TULISAN YANG DIBERIKAN:
Big Bad Wolf Bandung 2019: Berburu Buku di Sarang Serigala

Novrian Ogie
Travel-iing Indonesia
6 min readJul 1, 2019

Sabtu, 29 Juni 2019, gue menyempatkan diri buat dateng ke bazar buku (yang katanya) terbesar di dunia: Big Bad Wolf Bandung 2019.

Poster BBW Bandung 2019 yang ada gambar Jembatan Pasupati, Gedung Sate, dan Observatorium Bosscha, padahal letak venuenya relatif jauh dari ketiga ‘landmark’ tersebut. (Sumber: bigbadwolfbooks.com)

Ini pertama kalinya gue dateng ke acara bazar buku. Gue bahkan baru tau kalo bazar buku itu bener-bener ada. Lagian, kalo gue lagi kepengen buku murah, palingan gue carinya di toko buku bekas, atau di pojok obral buku Gr*media.

Awalnya gue gak berminat buat dateng. Masih ada beberapa buku yang belum gue selese baca. Tapi, gara-gara ada satu temen gue, namanya Brama, ngeracunin gue buat nyari bukunya Mark Manson, The Subtle Art of Not Giving a F*ck, akhirnya gue memberanikan diri buat nyari buku yang satu ini. Gak tanggung-tanggung. Gue nyarinya sampe ke sarang serigala!

TUGAS LATIHAN:
A: Sebutkan semua bangunan atau tempat yang gambarnya ada pada poster menurut tulisan tentang Big Bad Wolf Bandung 2019.
B: Tulis ulang tulisan tentang Big Bad Wolf Bandung 2019 mulai dari "Ini pertama kalinya" sampai "obral buku Gr*media.", lalu ubah "toko buku bekas" menjadi "lapak buku loak".

DATA YANG DIBERIKAN:
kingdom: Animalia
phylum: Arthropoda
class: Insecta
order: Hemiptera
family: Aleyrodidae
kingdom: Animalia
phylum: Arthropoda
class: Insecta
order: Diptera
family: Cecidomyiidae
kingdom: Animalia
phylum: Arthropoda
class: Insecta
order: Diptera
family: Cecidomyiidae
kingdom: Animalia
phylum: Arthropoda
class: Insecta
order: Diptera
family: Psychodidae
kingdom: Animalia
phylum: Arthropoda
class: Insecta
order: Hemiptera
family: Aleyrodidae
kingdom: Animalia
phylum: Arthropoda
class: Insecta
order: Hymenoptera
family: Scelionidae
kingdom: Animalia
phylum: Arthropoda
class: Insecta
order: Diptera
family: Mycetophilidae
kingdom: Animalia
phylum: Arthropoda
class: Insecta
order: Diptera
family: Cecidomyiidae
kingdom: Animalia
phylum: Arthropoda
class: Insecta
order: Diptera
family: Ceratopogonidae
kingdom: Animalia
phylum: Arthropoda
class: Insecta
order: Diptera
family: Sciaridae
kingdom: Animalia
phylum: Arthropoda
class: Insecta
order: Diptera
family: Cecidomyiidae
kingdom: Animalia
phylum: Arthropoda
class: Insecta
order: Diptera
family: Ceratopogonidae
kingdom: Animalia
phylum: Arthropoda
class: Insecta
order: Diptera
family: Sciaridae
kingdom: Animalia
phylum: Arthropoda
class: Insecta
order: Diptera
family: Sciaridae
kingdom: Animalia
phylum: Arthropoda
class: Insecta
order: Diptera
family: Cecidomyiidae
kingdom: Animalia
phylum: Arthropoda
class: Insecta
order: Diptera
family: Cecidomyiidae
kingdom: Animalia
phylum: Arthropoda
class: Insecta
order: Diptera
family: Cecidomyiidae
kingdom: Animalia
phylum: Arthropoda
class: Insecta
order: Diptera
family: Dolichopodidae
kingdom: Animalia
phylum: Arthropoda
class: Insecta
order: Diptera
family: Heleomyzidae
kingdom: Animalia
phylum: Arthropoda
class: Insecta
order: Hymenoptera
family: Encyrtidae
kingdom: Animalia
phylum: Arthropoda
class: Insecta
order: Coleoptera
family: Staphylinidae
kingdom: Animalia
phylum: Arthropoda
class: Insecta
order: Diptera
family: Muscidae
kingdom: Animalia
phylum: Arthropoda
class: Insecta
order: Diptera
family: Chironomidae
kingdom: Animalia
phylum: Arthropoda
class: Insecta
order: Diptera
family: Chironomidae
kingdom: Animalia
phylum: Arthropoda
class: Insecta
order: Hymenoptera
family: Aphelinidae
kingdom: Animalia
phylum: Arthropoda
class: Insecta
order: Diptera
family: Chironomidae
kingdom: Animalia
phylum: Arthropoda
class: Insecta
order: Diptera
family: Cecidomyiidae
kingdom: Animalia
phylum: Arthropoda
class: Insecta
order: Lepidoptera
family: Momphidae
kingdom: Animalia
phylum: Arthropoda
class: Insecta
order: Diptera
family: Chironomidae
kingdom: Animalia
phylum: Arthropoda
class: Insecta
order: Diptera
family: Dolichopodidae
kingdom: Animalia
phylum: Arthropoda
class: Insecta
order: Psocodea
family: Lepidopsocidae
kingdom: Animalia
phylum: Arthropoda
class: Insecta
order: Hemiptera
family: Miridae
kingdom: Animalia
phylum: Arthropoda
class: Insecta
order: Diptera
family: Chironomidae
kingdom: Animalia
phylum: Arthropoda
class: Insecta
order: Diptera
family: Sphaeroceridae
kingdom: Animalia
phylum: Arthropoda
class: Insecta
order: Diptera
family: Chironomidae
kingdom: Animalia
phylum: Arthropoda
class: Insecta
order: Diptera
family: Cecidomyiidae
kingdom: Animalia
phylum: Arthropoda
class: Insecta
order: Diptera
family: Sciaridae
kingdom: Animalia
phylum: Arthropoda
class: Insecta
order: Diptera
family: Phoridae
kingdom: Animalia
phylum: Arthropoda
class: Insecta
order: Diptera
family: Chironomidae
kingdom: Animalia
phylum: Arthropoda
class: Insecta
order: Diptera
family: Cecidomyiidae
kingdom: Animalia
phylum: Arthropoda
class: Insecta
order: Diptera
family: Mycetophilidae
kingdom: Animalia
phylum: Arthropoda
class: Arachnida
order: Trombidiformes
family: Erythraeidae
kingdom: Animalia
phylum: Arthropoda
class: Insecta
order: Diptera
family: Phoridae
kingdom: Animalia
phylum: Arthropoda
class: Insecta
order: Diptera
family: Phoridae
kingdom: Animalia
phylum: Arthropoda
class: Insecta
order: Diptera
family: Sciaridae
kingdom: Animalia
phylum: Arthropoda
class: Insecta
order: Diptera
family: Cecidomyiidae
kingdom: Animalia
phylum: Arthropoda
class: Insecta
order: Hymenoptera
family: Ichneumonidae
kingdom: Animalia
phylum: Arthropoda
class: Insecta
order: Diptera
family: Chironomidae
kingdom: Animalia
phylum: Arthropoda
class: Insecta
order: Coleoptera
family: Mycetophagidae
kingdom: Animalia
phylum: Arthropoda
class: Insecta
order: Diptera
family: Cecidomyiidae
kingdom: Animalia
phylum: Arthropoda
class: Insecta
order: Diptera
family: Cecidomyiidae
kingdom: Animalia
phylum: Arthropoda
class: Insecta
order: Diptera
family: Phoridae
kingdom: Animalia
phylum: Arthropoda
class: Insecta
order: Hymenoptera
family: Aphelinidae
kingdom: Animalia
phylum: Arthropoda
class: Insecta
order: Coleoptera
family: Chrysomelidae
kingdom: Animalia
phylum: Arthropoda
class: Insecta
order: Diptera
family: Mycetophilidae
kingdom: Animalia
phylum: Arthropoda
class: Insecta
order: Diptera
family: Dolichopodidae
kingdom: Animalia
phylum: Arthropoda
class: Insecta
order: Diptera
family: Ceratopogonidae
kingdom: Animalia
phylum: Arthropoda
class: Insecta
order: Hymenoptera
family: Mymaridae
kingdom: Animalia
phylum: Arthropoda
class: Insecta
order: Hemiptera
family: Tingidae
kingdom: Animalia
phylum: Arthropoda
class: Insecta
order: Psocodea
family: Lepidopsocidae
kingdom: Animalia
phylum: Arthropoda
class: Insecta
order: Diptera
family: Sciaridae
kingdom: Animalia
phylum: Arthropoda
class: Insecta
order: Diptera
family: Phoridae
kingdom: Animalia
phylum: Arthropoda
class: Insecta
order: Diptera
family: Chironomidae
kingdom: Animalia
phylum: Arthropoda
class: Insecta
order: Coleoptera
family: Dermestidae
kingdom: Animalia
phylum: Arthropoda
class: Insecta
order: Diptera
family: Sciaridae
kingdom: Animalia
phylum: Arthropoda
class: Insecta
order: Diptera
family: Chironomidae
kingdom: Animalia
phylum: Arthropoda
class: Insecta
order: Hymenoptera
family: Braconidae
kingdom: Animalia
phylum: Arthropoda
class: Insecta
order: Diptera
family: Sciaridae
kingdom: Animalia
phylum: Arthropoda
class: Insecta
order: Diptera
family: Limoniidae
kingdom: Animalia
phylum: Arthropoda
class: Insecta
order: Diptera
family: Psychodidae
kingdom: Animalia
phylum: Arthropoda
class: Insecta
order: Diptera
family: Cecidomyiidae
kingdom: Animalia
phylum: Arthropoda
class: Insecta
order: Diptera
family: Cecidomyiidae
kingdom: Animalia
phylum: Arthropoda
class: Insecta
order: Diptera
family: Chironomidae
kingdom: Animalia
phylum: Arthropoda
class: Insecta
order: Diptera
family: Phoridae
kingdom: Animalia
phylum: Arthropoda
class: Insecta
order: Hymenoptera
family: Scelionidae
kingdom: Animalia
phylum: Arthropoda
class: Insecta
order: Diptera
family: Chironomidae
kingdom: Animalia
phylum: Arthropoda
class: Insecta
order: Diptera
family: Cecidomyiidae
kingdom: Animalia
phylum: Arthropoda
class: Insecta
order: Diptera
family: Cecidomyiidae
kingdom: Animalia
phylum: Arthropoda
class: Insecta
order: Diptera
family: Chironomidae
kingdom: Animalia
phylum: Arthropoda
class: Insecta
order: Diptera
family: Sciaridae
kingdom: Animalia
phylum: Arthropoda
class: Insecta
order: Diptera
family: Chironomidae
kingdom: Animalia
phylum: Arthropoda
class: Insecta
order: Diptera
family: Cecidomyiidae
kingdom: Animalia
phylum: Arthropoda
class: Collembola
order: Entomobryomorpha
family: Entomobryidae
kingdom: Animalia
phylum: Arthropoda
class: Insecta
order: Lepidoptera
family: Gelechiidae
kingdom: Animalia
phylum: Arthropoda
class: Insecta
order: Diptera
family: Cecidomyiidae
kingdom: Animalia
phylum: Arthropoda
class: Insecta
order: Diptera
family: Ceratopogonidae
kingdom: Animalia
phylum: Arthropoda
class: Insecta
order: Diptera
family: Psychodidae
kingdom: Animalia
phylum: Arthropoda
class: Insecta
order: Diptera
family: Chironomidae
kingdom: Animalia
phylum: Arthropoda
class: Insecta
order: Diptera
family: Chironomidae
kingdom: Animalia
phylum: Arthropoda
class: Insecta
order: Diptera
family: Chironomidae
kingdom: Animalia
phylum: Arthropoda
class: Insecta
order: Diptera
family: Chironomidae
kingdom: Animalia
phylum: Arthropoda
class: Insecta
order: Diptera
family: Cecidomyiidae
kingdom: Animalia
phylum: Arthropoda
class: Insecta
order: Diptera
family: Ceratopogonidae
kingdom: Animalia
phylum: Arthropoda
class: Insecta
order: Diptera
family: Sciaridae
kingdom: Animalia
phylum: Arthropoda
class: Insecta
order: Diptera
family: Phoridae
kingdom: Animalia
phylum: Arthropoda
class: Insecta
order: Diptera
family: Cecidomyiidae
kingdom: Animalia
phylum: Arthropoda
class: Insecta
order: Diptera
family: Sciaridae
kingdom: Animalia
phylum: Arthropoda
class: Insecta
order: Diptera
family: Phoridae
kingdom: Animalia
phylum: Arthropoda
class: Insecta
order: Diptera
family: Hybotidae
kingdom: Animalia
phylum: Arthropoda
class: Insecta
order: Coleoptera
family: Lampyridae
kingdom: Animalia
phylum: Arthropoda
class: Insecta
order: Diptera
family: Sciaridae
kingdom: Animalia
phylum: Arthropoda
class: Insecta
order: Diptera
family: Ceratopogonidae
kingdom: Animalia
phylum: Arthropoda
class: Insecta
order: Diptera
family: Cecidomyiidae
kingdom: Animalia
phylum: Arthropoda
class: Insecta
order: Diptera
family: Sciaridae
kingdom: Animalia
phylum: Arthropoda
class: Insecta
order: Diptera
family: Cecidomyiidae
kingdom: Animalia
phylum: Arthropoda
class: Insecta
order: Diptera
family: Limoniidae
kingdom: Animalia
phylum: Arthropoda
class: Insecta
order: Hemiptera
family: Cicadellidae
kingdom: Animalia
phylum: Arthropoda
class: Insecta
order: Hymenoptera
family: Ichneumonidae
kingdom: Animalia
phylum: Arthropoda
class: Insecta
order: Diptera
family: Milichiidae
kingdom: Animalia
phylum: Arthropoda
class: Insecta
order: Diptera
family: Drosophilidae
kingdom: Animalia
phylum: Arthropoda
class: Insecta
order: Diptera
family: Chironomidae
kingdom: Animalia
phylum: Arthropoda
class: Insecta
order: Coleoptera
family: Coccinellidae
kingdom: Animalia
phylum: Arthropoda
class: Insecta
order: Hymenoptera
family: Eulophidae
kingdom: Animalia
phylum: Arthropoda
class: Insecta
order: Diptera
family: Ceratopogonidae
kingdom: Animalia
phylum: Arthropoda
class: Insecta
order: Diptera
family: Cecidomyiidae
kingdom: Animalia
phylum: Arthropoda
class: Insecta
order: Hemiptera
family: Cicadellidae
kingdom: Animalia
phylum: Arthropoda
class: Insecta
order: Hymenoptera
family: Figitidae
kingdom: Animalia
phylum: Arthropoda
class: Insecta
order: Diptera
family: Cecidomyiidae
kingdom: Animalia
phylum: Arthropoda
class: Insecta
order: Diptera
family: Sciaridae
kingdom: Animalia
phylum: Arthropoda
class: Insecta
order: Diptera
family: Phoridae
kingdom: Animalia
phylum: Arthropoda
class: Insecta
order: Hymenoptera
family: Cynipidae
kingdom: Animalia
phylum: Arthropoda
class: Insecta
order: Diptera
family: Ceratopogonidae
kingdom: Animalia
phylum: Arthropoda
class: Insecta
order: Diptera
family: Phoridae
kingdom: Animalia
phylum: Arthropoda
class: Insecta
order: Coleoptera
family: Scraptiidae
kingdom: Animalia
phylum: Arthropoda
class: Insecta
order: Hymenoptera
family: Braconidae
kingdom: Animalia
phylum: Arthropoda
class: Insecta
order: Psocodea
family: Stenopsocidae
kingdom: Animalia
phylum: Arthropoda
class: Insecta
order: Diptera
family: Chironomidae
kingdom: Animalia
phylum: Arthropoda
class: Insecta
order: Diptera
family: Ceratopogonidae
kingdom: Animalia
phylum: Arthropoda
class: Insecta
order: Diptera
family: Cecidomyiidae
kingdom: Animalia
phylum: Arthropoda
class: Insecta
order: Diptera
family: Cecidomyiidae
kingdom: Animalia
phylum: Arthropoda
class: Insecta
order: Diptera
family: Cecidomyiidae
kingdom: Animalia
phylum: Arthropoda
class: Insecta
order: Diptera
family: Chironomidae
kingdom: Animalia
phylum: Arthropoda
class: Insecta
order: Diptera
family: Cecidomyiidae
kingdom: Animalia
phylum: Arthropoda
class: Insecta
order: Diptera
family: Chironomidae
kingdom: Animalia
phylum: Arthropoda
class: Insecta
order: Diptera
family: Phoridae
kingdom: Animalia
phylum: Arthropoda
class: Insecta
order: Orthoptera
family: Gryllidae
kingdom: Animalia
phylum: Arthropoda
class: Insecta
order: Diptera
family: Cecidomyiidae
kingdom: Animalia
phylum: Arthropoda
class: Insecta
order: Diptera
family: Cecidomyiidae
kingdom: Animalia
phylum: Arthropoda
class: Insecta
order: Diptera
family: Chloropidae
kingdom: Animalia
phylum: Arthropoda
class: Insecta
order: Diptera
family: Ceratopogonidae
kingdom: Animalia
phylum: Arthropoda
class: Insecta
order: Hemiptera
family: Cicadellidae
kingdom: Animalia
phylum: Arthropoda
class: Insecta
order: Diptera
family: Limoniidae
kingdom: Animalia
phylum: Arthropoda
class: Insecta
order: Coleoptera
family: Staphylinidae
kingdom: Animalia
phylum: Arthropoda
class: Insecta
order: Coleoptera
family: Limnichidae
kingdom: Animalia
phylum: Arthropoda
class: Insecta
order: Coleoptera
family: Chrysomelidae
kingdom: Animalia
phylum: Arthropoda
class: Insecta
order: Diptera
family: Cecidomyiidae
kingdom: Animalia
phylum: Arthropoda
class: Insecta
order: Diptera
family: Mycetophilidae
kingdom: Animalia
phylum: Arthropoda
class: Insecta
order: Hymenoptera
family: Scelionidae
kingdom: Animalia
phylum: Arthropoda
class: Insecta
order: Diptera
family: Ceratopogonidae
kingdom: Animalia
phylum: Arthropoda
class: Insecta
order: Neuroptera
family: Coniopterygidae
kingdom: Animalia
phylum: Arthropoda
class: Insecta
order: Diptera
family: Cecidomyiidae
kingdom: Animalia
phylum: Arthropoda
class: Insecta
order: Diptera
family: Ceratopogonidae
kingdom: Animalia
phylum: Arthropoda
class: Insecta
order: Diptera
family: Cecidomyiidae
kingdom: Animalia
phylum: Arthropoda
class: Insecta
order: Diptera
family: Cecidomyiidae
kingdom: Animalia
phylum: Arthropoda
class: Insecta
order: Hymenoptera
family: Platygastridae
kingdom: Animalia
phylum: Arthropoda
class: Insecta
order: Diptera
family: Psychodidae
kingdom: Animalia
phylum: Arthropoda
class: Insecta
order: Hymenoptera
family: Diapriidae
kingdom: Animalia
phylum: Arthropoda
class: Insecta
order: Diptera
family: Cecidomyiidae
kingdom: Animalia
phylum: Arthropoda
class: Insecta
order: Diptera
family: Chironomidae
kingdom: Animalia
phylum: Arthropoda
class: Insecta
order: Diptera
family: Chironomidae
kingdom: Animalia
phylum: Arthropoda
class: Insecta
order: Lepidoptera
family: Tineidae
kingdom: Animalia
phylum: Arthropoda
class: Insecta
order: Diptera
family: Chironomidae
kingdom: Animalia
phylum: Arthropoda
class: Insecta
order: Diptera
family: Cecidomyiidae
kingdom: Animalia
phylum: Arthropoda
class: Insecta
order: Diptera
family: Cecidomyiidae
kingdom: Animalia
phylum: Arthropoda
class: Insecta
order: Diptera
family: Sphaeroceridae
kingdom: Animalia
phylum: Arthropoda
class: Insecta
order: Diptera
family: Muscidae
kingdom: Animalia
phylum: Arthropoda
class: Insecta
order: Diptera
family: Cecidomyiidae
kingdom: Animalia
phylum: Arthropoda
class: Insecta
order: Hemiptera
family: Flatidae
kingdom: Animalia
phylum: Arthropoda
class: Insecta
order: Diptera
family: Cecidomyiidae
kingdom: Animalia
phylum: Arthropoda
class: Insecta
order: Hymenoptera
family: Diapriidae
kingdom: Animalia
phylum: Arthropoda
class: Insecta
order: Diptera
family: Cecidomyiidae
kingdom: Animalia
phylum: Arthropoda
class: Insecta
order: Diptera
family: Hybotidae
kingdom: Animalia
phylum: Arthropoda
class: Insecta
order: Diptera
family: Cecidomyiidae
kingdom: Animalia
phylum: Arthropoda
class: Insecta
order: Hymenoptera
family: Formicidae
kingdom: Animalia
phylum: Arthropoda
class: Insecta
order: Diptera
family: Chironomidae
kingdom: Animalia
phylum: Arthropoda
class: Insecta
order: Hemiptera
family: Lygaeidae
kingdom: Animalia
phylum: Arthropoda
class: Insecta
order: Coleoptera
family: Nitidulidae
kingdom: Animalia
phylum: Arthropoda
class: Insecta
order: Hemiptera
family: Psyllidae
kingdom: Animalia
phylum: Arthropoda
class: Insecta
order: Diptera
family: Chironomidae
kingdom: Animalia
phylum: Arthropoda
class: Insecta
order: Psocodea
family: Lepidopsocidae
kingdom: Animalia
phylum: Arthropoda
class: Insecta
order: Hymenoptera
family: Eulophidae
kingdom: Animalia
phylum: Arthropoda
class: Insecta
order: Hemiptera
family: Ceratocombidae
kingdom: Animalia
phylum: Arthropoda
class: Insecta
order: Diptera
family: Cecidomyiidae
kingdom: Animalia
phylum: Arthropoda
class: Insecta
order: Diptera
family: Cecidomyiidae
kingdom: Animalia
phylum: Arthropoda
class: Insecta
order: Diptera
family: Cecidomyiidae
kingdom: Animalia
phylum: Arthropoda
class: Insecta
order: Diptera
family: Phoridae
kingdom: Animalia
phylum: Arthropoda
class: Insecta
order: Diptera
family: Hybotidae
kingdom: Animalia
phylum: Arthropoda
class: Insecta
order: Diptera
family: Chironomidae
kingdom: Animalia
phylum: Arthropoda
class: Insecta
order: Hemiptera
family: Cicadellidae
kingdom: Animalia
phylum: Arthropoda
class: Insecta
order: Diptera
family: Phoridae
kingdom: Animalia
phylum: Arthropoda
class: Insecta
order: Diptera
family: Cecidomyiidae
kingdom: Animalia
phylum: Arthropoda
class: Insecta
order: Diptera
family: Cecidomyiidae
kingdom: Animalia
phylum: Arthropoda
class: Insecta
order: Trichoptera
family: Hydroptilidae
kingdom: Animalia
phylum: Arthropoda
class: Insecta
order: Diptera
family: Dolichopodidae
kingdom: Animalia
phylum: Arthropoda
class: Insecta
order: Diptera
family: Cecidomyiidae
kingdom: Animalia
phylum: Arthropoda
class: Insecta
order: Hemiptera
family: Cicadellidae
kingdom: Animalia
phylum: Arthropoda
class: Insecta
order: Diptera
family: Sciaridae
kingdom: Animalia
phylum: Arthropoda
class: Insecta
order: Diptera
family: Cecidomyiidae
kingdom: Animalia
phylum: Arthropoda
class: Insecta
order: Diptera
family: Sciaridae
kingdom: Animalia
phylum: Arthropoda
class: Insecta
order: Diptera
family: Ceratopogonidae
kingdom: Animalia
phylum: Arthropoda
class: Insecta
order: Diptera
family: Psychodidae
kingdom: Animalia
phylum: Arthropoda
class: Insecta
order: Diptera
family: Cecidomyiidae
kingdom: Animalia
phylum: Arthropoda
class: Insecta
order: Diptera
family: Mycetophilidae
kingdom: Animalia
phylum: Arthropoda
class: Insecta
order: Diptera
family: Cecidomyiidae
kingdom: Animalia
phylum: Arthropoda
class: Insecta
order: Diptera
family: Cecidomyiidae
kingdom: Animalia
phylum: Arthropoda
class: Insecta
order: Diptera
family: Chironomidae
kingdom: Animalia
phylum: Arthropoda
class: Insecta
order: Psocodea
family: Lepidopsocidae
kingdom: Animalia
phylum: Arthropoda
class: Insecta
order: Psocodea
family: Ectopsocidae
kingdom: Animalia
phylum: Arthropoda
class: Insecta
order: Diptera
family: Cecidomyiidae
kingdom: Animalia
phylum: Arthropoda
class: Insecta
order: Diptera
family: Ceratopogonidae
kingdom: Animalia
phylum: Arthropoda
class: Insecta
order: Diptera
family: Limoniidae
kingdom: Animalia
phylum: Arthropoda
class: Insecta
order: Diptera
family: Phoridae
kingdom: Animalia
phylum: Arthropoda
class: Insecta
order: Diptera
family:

JAWABAN TIAP TUGAS:
A: Jembatan Pasupati, Gedung Sate, Observatorium Bosscha

B:
Ini pertama kalinya gue dateng ke acara bazar buku. Gue bahkan baru tau kalo bazar buku itu bener-bener ada. Lagian, kalo gue lagi kepengen buku murah, palingan gue carinya di lapak buku loak, atau di pojok obral buku Gr*media.